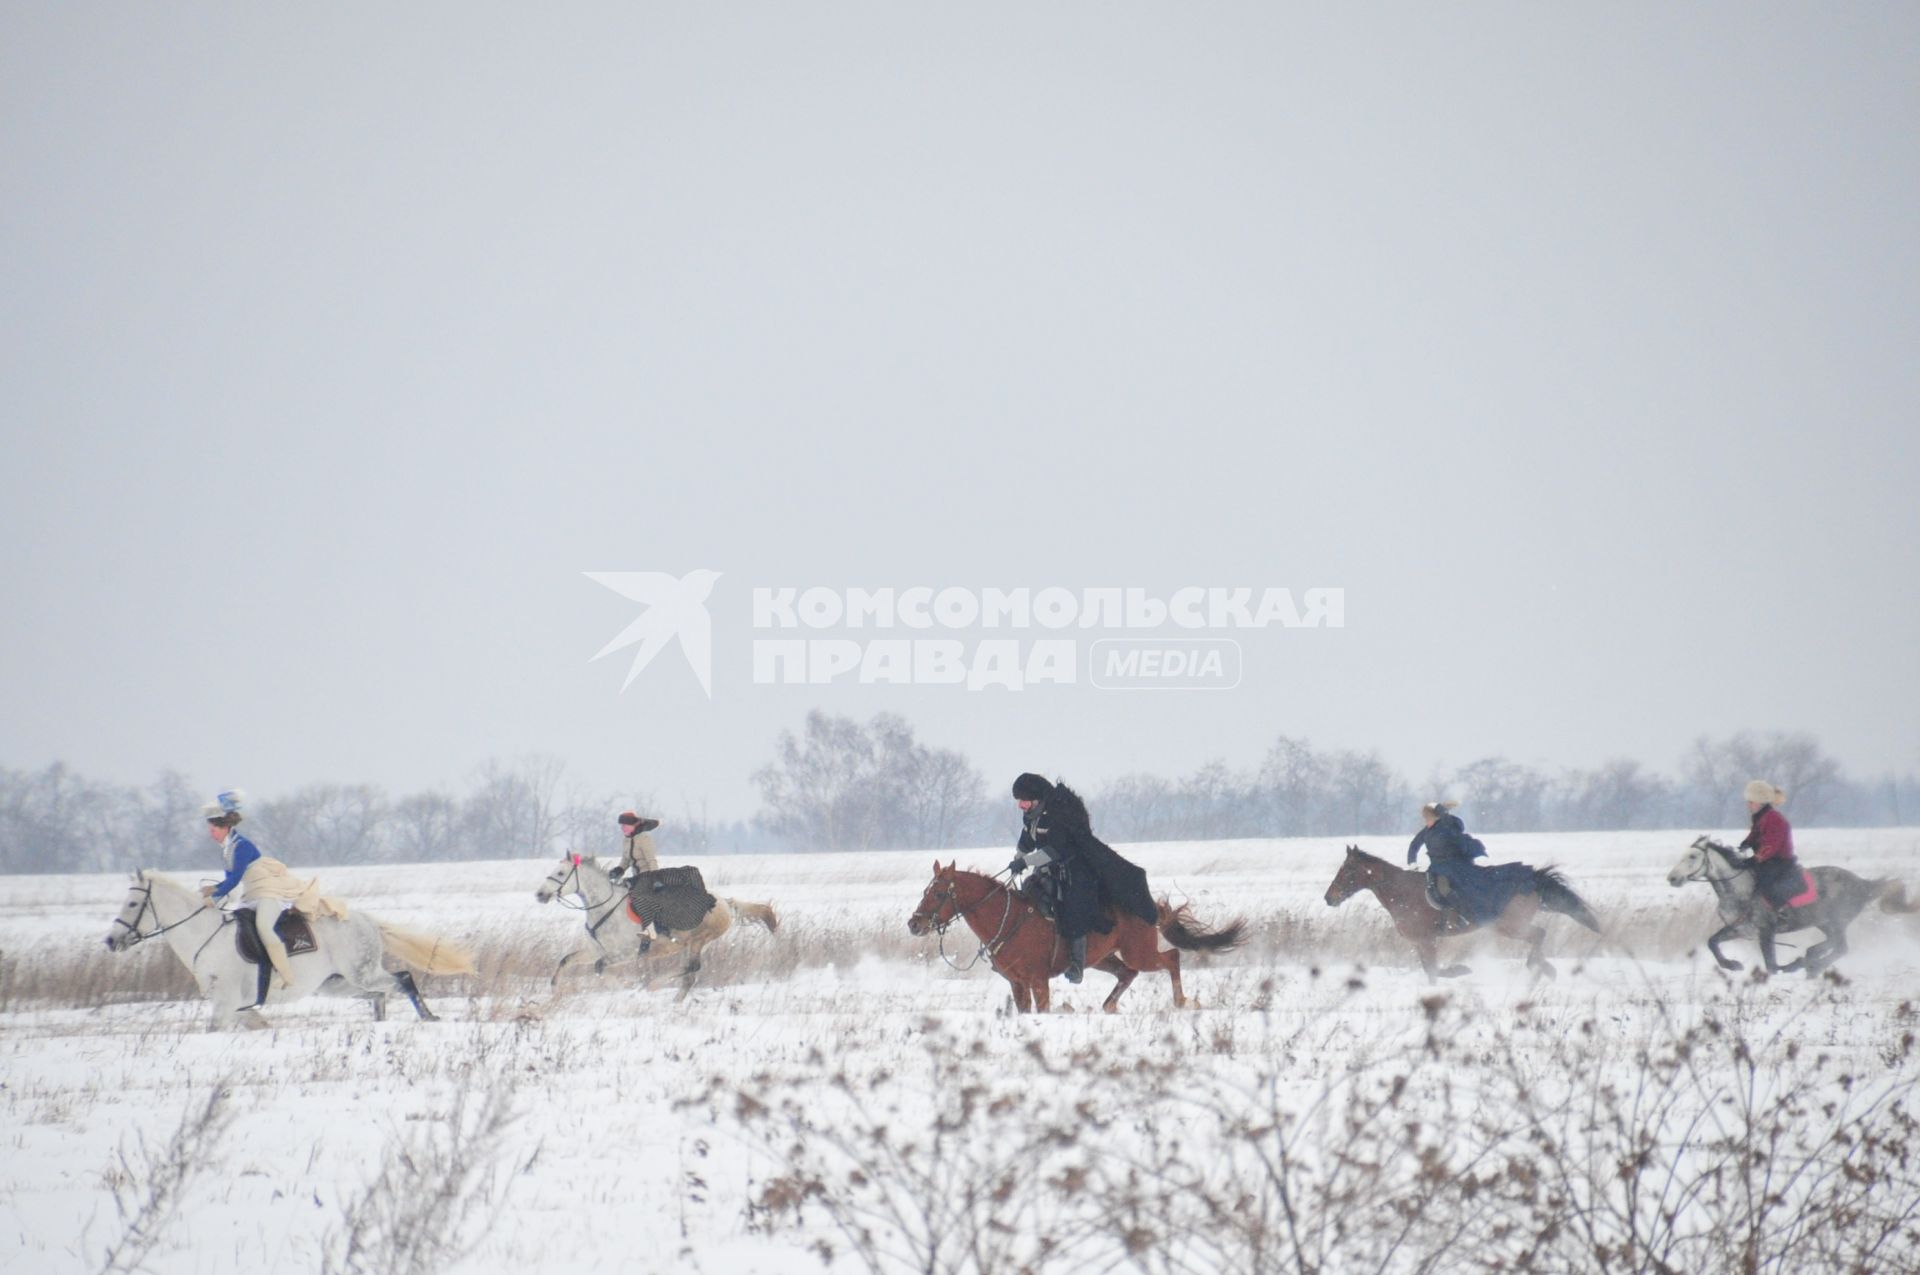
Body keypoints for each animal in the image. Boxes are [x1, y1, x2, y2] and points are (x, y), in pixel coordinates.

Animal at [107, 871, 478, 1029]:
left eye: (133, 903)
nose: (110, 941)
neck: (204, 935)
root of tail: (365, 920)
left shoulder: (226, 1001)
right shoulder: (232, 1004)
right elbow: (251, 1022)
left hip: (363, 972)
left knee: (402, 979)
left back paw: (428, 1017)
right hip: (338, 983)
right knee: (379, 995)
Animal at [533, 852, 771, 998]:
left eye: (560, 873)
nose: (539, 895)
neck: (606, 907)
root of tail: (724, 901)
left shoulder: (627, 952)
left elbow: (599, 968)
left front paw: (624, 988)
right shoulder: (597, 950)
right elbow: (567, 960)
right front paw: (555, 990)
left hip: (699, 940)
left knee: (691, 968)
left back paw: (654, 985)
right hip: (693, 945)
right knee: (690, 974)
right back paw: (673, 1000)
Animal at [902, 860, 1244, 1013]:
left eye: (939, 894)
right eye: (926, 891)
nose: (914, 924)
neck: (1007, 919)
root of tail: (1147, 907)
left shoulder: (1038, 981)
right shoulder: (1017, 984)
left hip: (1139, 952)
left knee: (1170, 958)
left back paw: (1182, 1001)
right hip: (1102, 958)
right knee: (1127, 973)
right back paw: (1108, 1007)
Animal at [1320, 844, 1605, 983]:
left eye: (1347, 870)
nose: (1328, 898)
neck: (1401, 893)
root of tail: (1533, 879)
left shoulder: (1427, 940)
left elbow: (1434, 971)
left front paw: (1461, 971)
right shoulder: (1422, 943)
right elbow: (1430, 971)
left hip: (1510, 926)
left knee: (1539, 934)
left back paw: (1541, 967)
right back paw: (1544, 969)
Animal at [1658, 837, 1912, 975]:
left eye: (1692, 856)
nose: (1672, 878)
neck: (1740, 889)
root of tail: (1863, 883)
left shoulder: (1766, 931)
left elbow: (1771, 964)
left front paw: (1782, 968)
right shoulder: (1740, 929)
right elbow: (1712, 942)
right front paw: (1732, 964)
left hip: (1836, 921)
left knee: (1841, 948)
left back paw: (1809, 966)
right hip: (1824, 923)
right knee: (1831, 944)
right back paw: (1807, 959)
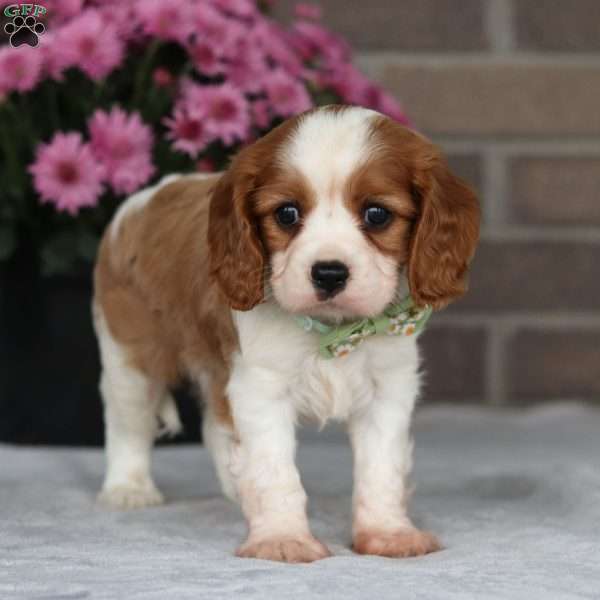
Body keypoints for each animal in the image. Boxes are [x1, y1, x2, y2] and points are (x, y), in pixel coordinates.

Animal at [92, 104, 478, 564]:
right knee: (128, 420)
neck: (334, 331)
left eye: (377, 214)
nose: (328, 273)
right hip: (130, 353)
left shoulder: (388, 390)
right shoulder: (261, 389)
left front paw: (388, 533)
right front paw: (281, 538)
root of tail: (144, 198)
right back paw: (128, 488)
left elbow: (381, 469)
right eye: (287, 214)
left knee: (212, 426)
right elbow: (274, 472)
⁂
(Required work): Print only what lies in the material above starting at the line with "right back paw: (1108, 1007)" and ending at the line with "left back paw: (1541, 967)", every line exactly as given.

(Output for this task):
right back paw: (1108, 1007)
Animal at [1320, 844, 1605, 983]:
left eye: (1347, 870)
nose: (1328, 898)
neck: (1401, 893)
root of tail: (1533, 879)
left shoulder: (1427, 940)
left elbow: (1434, 971)
left front paw: (1461, 971)
right shoulder: (1422, 943)
right elbow: (1430, 971)
left hip: (1510, 926)
left knee: (1539, 934)
left back paw: (1541, 967)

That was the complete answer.